Dieses Gefühl hat er sich bewahrt. Und damit kommt vielleicht auch das Denken außerhalb ausgefahrener Bahnen. Es lässt ihn sagen, dass seine Hartz-IV-Möbel eine Firma sind, mit Mitarbeitern auf der ganzen Welt. 60 Bauanleitungen werden pro Tag heruntergeladen, und auch wenn nicht alle verwirklicht werden, dann ist es eine Firma mit einer ansehnlichen Produktionsrate. Crowducing nennt er diese Art der Produktion. Und wer sagt, dass man mit einer Firma Geld verdienen muss? Nicht in Van Bo Le-Mentzels Karma-Ökonomie.

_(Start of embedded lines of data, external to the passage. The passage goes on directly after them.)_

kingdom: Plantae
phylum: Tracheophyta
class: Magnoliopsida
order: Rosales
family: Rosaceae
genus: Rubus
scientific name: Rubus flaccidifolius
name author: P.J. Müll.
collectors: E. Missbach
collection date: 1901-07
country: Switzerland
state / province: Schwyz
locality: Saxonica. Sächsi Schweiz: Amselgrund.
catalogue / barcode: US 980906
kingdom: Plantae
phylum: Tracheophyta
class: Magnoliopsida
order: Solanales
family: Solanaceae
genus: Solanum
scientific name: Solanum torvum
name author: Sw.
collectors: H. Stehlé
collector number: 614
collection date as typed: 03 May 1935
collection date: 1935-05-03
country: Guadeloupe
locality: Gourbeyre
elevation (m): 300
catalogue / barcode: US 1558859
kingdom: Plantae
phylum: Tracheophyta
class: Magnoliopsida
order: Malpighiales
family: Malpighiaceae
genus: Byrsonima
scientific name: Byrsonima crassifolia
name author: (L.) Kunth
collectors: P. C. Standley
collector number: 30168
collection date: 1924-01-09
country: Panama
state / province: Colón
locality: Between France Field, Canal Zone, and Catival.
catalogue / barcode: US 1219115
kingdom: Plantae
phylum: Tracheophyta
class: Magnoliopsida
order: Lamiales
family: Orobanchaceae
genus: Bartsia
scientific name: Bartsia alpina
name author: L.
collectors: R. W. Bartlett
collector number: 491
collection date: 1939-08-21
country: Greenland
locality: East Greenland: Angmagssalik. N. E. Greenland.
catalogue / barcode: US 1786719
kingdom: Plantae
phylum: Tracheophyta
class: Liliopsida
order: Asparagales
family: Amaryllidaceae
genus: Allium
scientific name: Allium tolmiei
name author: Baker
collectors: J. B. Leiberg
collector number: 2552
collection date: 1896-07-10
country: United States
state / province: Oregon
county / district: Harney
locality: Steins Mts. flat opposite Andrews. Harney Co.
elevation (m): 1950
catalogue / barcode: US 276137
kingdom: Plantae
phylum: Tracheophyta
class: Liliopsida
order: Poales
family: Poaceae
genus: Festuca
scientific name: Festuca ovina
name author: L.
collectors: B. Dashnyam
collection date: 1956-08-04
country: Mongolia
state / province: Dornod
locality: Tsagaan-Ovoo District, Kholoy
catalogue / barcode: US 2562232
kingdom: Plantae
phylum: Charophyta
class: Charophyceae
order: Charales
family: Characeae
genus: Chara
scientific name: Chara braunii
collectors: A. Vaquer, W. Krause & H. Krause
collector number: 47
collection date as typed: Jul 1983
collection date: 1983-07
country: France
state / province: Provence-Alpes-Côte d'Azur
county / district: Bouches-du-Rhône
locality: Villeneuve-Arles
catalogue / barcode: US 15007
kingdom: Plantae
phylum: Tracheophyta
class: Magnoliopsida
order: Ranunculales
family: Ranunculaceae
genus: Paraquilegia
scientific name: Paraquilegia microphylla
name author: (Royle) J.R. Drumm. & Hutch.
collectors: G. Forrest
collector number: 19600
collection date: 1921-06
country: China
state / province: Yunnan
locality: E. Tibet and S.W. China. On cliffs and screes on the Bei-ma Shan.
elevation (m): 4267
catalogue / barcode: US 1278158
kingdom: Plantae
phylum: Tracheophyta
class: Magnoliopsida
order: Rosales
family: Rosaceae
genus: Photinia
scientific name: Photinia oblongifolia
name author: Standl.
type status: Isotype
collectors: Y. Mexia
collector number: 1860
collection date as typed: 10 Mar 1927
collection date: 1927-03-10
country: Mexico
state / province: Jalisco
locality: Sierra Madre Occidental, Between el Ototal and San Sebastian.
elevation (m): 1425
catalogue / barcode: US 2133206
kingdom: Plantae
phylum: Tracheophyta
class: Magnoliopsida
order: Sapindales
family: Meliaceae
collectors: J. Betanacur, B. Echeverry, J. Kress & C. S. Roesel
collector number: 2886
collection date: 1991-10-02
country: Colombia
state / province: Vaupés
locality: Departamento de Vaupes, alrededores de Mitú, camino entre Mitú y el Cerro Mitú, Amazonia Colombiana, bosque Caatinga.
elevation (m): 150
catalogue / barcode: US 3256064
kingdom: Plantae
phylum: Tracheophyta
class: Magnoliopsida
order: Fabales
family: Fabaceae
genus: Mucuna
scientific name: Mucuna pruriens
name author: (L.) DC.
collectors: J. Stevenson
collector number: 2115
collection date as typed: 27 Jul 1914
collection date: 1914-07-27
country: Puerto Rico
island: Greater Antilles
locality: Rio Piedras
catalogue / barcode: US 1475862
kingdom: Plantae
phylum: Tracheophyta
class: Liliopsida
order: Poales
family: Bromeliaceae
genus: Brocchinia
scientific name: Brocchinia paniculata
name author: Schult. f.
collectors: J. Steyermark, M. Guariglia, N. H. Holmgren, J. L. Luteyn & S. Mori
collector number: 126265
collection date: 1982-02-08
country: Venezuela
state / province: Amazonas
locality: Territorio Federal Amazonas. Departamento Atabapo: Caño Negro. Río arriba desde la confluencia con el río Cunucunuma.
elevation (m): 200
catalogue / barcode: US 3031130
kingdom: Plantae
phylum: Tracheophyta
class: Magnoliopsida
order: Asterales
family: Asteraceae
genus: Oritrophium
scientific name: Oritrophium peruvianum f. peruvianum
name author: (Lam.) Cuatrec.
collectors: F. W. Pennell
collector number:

Krasser Vertrauensvorschuss

Das mit dem Geld hat er ohnehin anders für sich gelöst. Er hat sich für ein Jahr von der Kommunikationsfirma, bei der arbeitet, beurlauben lassen und lebt nun von einem bedingungslosen Grundeinkommen, das er sich über eine Crowdfunding-Plattform organisiert hat. 18.000 Euro für ein Jahr. „dScholarship“ nennt er das. „Dieses Projekt klingt idealistisch und unmöglich“, schreibt eine Elisaveta Barsegova in einem Kommentar auf der Plattform. „Und genauso sollten bahnbrechende Dinge klingen.“ Darüber, was er in diesem Jahr machen wird, will er gar nicht viel sagen. Dass die Leute ihm bedingungslos Geld zur Verfügung stellen, ist ihm wichtig. „Es ist krass, wenn du so einen Vertrauensvorschuss bekommst.“

Der Berliner Designer Raban Ruddigkeit reagierte bei einer Podiumsdiskussion vor ein paar Monaten ziemlich genervt auf die Stipendiumidee. „Digitales Mäzenatentum“ nannte er sie. Auch egoistisch. Aber dann habe Van Bo Le-Mentzel die Idee modifiziert, das Stipendium soll auch für andere möglich sein. Trotzdem: Ruddigkeit sagt, Le-Mentzel müsse aufpassen, nicht zum Vertreter einer Gruppe Frustrierter zu werden, die es nicht geschafft haben, mit der Welt klarzukommen. Und dass die Wirklichkeit nicht so schwarz-weiß sei, wie dieser sie manchmal darstelle. Er sagt auch, dass sie bereits wieder zusammen gearbeitet haben. „Die Kritik erlaube ich mir nur als sein Fan.“

Dass er manchmal Ideen äußert, die nicht zu Ende gedacht sind, weiß auch Van Bo Le-Mentzel. Er stellt es als Absicht hin, nennt diese Art zu Denken Beta-Working. „Das machen noch nicht so viele.“ Der Begriff lehnt sich an die Beta-Version von Software an. Sie ist noch im Entwicklungsstadium und wird nur zu Testzwecken veröffentlicht. So ähnlich ist es bei ihm. Seine Ideen sind Entwürfe. Die Crowd soll sie testen, sie verändern. Sie dürfen auch scheitern. Vielleicht, so glaubt Van Bo Le-Mentzel, hat eine aber auch die Kraft Spielregeln zu verändern, die man für unumstößlich gehalten hat.